Notes from Toyland: 100 years of Toys and Games in Montana

What's a magic lantern?

Before cell phones, computers, or TV screens, one of the most popular ways to look at pictures was through magic lanterns. A magic lantern is a projector that uses light to project images. Like our projectors today, magic lanterns took small pictures and blew them up so that they could be projected onto a screen, wall, sheet, or any other surface that would show images well.




Magic lanterns were first invented in the mid-1600s by Dutch scientist Christiaan Huygens. In the beginning, they were mostly used to project scary images, like Death or skeletons. Huygens' first sketches of pictures that could be projected using magic lanterns were even a series of pictures of Death taking off its head. These scary pictures eventually became the core of horror shows called " Phantasmagoria," which were very popular throughout the 19th century.

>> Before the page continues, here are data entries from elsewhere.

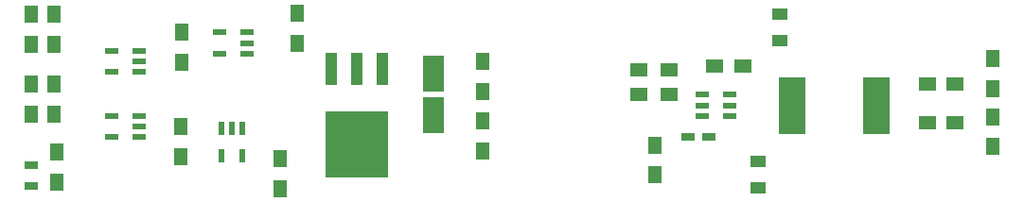
<source format=gtp>
G04 #@! TF.GenerationSoftware,KiCad,Pcbnew,(5.1.2)-2*
G04 #@! TF.CreationDate,2019-11-04T12:19:55+09:00*
G04 #@! TF.ProjectId,Kicad_sehd_mv,4b696361-645f-4736-9568-645f6d762e6b,1.0*
G04 #@! TF.SameCoordinates,Original*
G04 #@! TF.FileFunction,Paste,Top*
G04 #@! TF.FilePolarity,Positive*
%FSLAX46Y46*%
G04 Gerber Fmt 4.6, Leading zero omitted, Abs format (unit mm)*
G04 Created by KiCad (PCBNEW (5.1.2)-2) date 2019-11-04 12:19:55*
%MOMM*%
%LPD*%
G04 APERTURE LIST*
%ADD10R,1.500000X1.250000*%
%ADD11R,1.850000X3.200000*%
%ADD12R,1.200000X0.750000*%
%ADD13R,1.300000X1.500000*%
%ADD14R,1.250000X0.600000*%
%ADD15R,1.000000X2.850000*%
%ADD16R,5.550000X5.950000*%
%ADD17R,1.200000X0.600000*%
%ADD18R,0.600000X1.200000*%
%ADD19R,2.450000X5.100000*%
%ADD20R,1.300000X0.700000*%
%ADD21R,1.500000X1.300000*%
%ADD22R,1.350000X1.050000*%
G04 APERTURE END LIST*
D10*
X136057000Y-62865000D03*
X138557000Y-62865000D03*
X155067000Y-64516000D03*
X157567000Y-64516000D03*
D11*
X110871000Y-63610000D03*
X110871000Y-67310000D03*
D12*
X133609000Y-69215000D03*
X135509000Y-69215000D03*
D13*
X77216000Y-70579000D03*
X77216000Y-73279000D03*
X115316000Y-70518000D03*
X115316000Y-67818000D03*
X160909000Y-67437000D03*
X160909000Y-70137000D03*
D14*
X137394000Y-67371000D03*
X137394000Y-66421000D03*
X137394000Y-65471000D03*
X134894000Y-65471000D03*
X134894000Y-66421000D03*
X134894000Y-67371000D03*
D15*
X106303000Y-63160000D03*
X104013000Y-63160000D03*
X101723000Y-63160000D03*
D16*
X104013000Y-69910000D03*
D17*
X91714000Y-61783000D03*
X91714000Y-59883000D03*
X94214000Y-59883000D03*
X94214000Y-60833000D03*
X94214000Y-61783000D03*
D18*
X93787000Y-70973000D03*
X91887000Y-70973000D03*
X91887000Y-68473000D03*
X92837000Y-68473000D03*
X93787000Y-68473000D03*
D17*
X84562000Y-63434000D03*
X84562000Y-62484000D03*
X84562000Y-61534000D03*
X82062000Y-61534000D03*
X82062000Y-63434000D03*
X84562000Y-69276000D03*
X84562000Y-68326000D03*
X84562000Y-67376000D03*
X82062000Y-67376000D03*
X82062000Y-69276000D03*
D19*
X143002000Y-66421000D03*
X150502000Y-66421000D03*
D20*
X74930000Y-71760000D03*
X74930000Y-73660000D03*
D13*
X130683000Y-69977000D03*
X130683000Y-72677000D03*
D21*
X131953000Y-65405000D03*
X129253000Y-65405000D03*
X129253000Y-63246000D03*
X131953000Y-63246000D03*
D13*
X74930000Y-67183000D03*
X74930000Y-64483000D03*
X76962000Y-64483000D03*
X76962000Y-67183000D03*
X76962000Y-60960000D03*
X76962000Y-58260000D03*
X74930000Y-58260000D03*
X74930000Y-60960000D03*
X115316000Y-65184000D03*
X115316000Y-62484000D03*
X88392000Y-62564000D03*
X88392000Y-59864000D03*
X88265000Y-71026000D03*
X88265000Y-68326000D03*
X98679000Y-60866000D03*
X98679000Y-58166000D03*
X97155000Y-73914000D03*
X97155000Y-71214000D03*
X160909000Y-62197000D03*
X160909000Y-64897000D03*
D22*
X141859000Y-58286000D03*
X141859000Y-60586000D03*
X139954000Y-71494000D03*
X139954000Y-73794000D03*
D10*
X157567000Y-67945000D03*
X155067000Y-67945000D03*
M02*

</source>
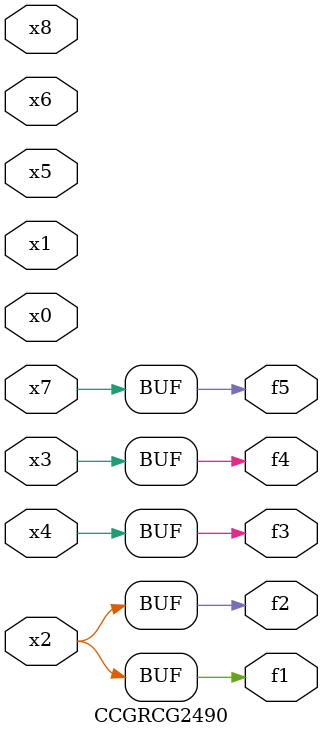
<source format=v>
module CCGRCG2490(
	input x0, x1, x2, x3, x4, x5, x6, x7, x8,
	output f1, f2, f3, f4, f5
);
	assign f1 = x2;
	assign f2 = x2;
	assign f3 = x4;
	assign f4 = x3;
	assign f5 = x7;
endmodule

</source>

As magic lanterns became more available, people started using them for other things like traveling shows and university lectures. At first, only universities, museums, and professional storytellers could afford to buy magic lanterns, but by the 1820s, technology had advanced enough that magic lanterns and their slides could be mass produced. Now, middle class and even some working class families could afford to buy and use lanterns in their homes. By the 1900s, toy-sized magic lanterns had become cheap enough for most families to afford, and they were very popular with children of all ages.

Very early on, people realized that you could use magic lanterns to project moving images. The easiest way to achieve that is to project two slides at once, one background slide that stays still and one foreground slide that is moved across the background to project movement. Over the 150 years that magic lanterns were popular, increasingly complicated mechanisms were invented to make the pictures move in more realistic ways. They could even do a fancy dissolve transition between two images by lining two slides up and slowly turning down the light on one slide and turning it up on the other one simultaneously!